As the news sunk in there was an immense showing of support. The hapi hour Slack was filled with brainstorming sessions on how to successfully commercialize hapi in such a way that it could carry forward as-is. But the real turning point occurred when core team member Colin Ihrig announced he would pursue a fork on his own if these other options didn't pan out.
in case anyone cares, i've already decided that i will be forking the hapi org if the current open source project really does come to a conclusion https://t.co/DbRiipK7w8
— Colin Ihrig (@cjihrig) July 2, 2020
This announcement incited lots of organic person-to-person chatter which resulted in a small group, consisting principally of hapi's original authors and core team including myself, self-organizing to secure hapi’s future. Eran agreed that we were a suitable group to hand the project off to, and since then we've been on our way. If you're interested to hear more about our plans and who we are, you can see our announcement.

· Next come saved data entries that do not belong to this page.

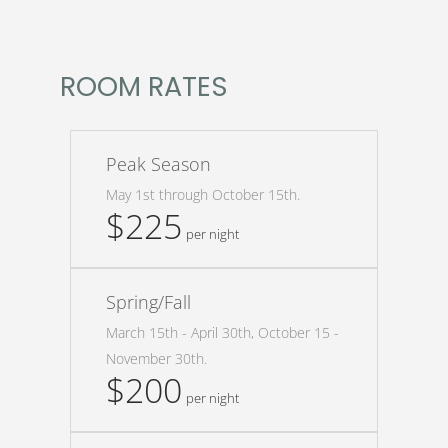
ROOM RATES
Peak Season
May 1st through October 15th.
$225
per night
Spring/Fall
March 15th - April 30th, October 15 -
November 30th.
$200
per night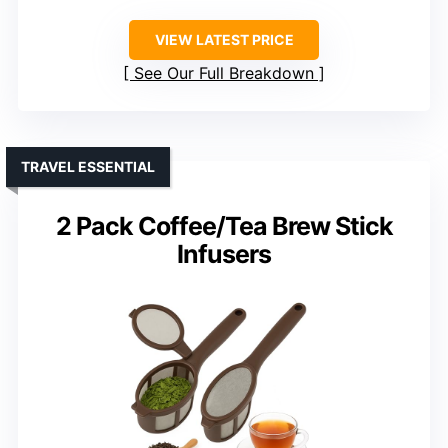
VIEW LATEST PRICE
See Our Full Breakdown
TRAVEL ESSENTIAL
2 Pack Coffee/Tea Brew Stick
Infusers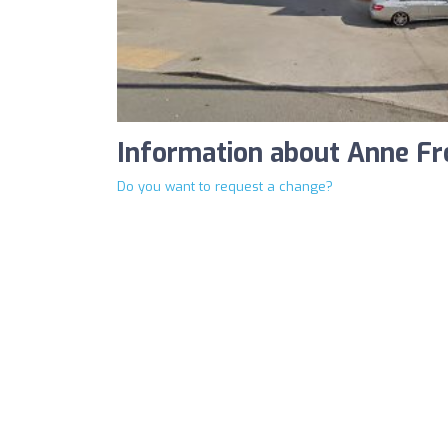
Information about Anne F
Do you want to request a change?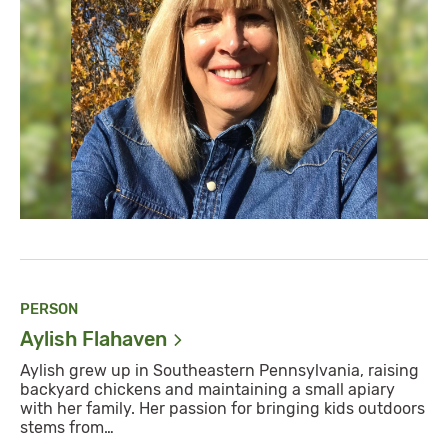
PERSON
Aylish
Flahaven
Aylish grew up in Southeastern Pennsylvania, raising
backyard chickens and maintaining a small apiary
with her family. Her passion for bringing kids outdoors
stems from…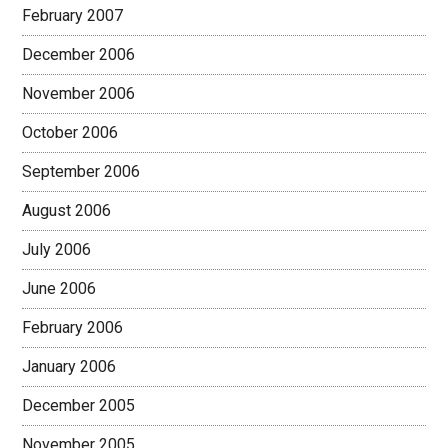
February 2007
December 2006
November 2006
October 2006
September 2006
August 2006
July 2006
June 2006
February 2006
January 2006
December 2005
November 2005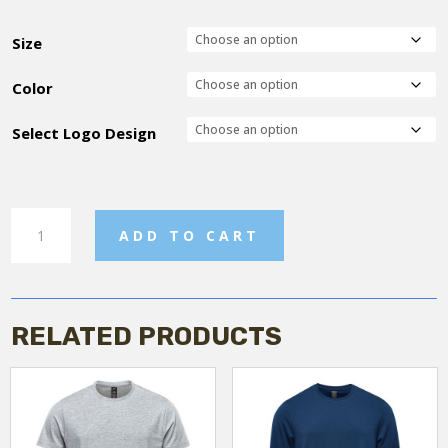
Size
Color
Select Logo Design
Crew
ADD TO CART
Neck
Sweatshirt
quantity
RELATED PRODUCTS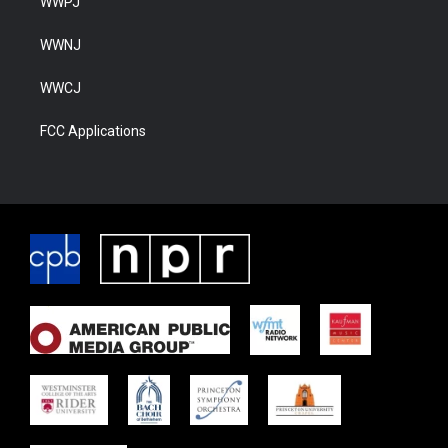
WWPJ
WWNJ
WWCJ
FCC Applications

This is actually a hapi dream team https://t.co/0x6WzdCPKc
— Vladimir de Turckheim (@poledesfetes) July 13, 2020
Big Room Studios closely monitored the situation for weeks throughout this process. For over five years hapi has been at the center of our stack, and we have a ton of institutional knowledge surrounding the framework. So it was honestly a bit of an existential crisis for us: if nobody steps-up to maintain hapi, do we pursue a fork of our own? Or is it smarter to switch frameworks— or even languages? Could a community fork without Eran's support gain any traction? We wanted to act in the best interest of our clients, but we also have deep roots in the hapi ecosystem and care about the fate of the community.
We are proud that our long-term investment in hapi through community engagement and sponsoring projects such as hapi pal has placed us in a position to simultaneously act in the best interest of our clients, protect our development team's institutional knowledge, and give back to hapi in the most direct way possible: sponsoring a developer to participate on hapi's leadership team.
That's right! Big Room Studios is sponsoring me to spend five hours per week participating in hapi's newly-established Technical Steering Committee, whose primary functions are to provide technical direction, onboard collaborators, and facilitate consensus-seeking within the community. And that is exactly where we find the silver lining in this whole ordeal: hapi is moving away from the single-minded BDFL governance model to a promising community-oriented approach that we've never tried before. As far as Big Room, plenty of hapi community members, and I am concerned— we're in exciting new territory and the path is bright!